**Source extract**

-- Opening Marker --

Electric Power (VCE SSCE Physics): Revision Notes

Worked Example: Power in a kettle

Let's examine a practical example using an electric kettle rated at 2 kW.

Part (a): Calculate the thermal energy delivered to water in 1 minute.

Given:

• $P = 2 \text{ kW} = 2 \times 10^3 \text{ W}$
• $t = 1 \text{ min} = 60 \text{ s}$

Rearranging $P = \frac{E}{t}$ to find energy:

$E = P \times t$

$E = 2 \times 10^3 \times 60$

$E = 1.2 \times 10^5 \text{ J} = 120 \text{ kJ}$

The kettle delivers 120 kJ of energy to the water in one minute.

Part (b): How long would the kettle need to run to supply 4 kJ of energy?

Given:

• $P = 2 \times 10^3 \text{ W}$
• $E = 4 \text{ kJ} = 4 \times 10^3 \text{ J}$

Rearranging to find time:

$t = \frac{E}{P}$

$t = \frac{4 \times 10^3}{2 \times 10^3}$

$t = 2 \text{ s}$

The kettle takes only 2 seconds to deliver 4 kJ of energy.

Part (c): A different kettle supplies 3 kJ of energy per 30 seconds. Calculate its power.

-- Closing Marker --

**Records supplied**
-- Opening Marker --

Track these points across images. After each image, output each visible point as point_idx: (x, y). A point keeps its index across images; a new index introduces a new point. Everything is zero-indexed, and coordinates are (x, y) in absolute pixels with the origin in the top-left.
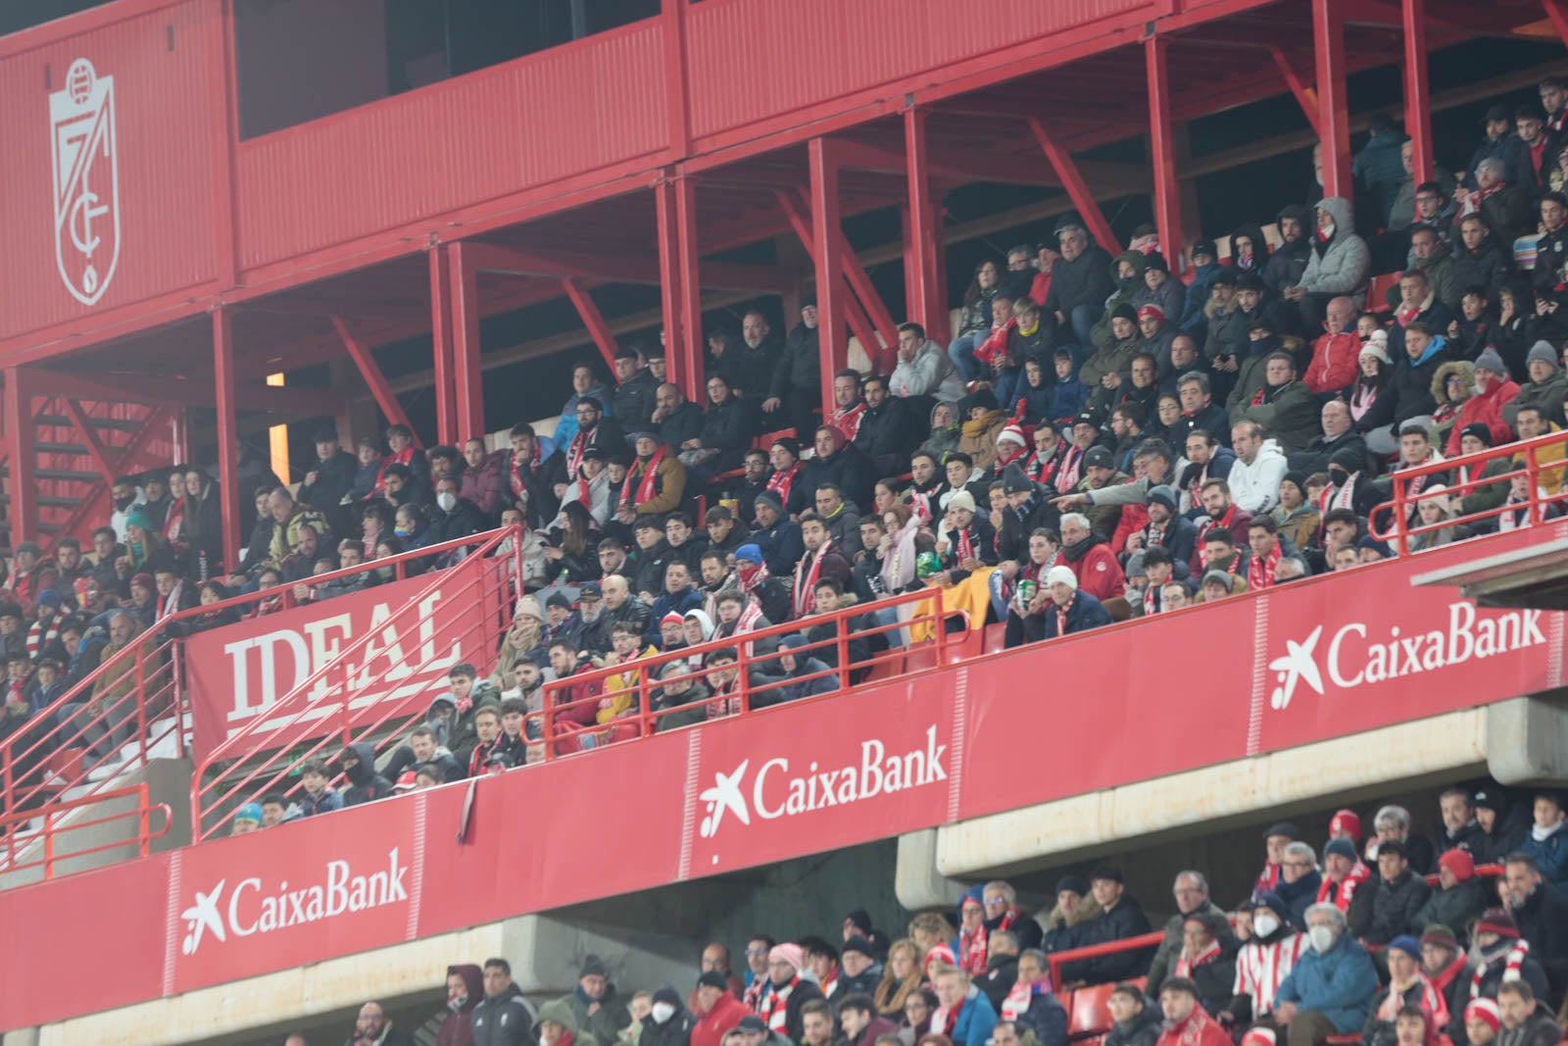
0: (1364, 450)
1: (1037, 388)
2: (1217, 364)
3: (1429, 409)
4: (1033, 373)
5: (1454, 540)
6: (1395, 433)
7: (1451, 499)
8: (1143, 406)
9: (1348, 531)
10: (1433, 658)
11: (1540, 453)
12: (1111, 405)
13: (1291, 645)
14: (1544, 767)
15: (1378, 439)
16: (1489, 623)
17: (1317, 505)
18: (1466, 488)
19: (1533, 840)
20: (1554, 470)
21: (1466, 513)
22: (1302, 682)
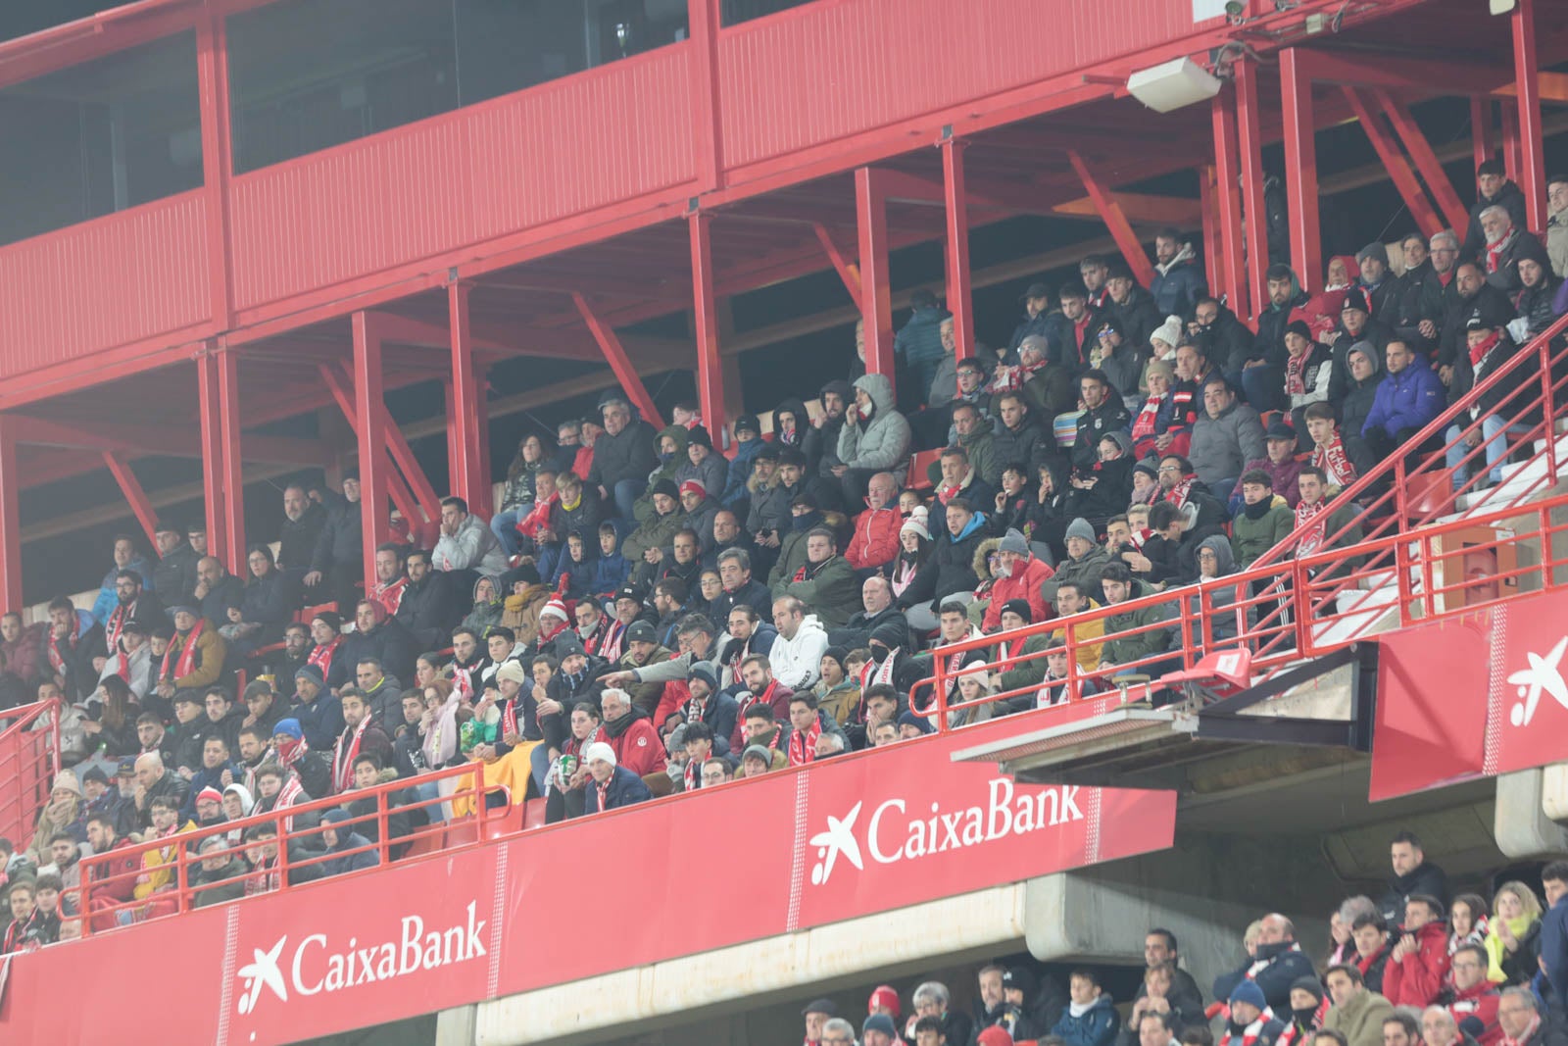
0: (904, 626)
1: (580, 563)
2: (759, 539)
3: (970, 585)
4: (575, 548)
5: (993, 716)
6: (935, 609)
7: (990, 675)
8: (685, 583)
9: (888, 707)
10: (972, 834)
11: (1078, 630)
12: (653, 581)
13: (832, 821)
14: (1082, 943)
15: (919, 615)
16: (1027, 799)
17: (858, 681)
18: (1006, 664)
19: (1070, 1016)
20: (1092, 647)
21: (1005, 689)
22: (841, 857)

-- Closing Marker --
-- Opening Marker --

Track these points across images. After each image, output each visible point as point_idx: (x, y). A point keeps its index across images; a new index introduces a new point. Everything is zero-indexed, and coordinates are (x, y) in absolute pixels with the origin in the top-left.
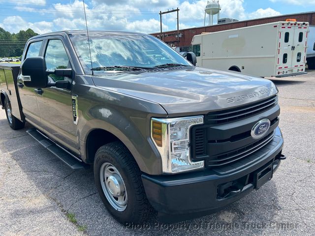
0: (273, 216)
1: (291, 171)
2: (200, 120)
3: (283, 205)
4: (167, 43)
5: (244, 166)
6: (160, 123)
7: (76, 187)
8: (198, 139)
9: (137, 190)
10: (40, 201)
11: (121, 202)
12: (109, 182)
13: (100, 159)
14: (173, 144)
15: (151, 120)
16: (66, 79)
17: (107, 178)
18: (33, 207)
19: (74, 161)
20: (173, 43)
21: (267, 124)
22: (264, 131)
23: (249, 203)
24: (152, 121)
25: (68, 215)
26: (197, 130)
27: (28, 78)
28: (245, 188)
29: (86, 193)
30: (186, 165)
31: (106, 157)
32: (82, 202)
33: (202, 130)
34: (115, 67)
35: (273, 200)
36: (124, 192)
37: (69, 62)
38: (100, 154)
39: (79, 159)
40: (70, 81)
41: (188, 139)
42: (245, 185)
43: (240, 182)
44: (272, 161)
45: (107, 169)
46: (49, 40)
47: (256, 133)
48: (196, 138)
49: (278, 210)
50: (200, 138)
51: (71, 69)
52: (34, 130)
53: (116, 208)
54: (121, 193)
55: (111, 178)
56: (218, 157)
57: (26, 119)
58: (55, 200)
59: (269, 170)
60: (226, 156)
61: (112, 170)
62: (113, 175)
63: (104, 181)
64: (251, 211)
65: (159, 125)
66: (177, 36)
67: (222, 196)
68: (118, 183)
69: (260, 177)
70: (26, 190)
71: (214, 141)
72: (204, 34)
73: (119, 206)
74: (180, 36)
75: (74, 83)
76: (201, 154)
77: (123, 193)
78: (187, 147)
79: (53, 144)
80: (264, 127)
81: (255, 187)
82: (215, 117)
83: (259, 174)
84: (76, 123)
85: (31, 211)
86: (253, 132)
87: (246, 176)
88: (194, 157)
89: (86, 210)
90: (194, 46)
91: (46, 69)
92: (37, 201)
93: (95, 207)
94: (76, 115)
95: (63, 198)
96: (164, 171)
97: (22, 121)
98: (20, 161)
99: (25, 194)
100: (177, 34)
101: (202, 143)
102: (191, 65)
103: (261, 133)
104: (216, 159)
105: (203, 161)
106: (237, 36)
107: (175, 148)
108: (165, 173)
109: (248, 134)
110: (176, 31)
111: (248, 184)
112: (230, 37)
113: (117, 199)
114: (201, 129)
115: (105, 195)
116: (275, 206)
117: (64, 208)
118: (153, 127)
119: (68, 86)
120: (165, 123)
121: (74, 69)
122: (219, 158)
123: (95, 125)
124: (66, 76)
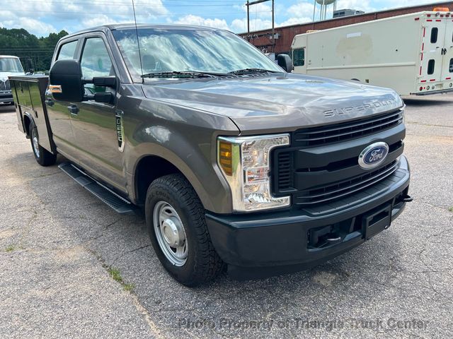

-- Closing Marker --

**What you need to do**
A. In the kettle worked example, how many seconds does the 2 kW kettle take to supply 4 kJ of energy?
B. Reproduce the kettle worked example, starting at the words "Rearranging to find" and stopping after "kJ of energy.".

**Task-by-task outputs**
A. 2 seconds.

B.
Rearranging to find time:

$t = \frac{E}{P}$

$t = \frac{4 \times 10^3}{2 \times 10^3}$

$t = 2 \text{ s}$

The kettle takes only 2 seconds to deliver 4 kJ of energy.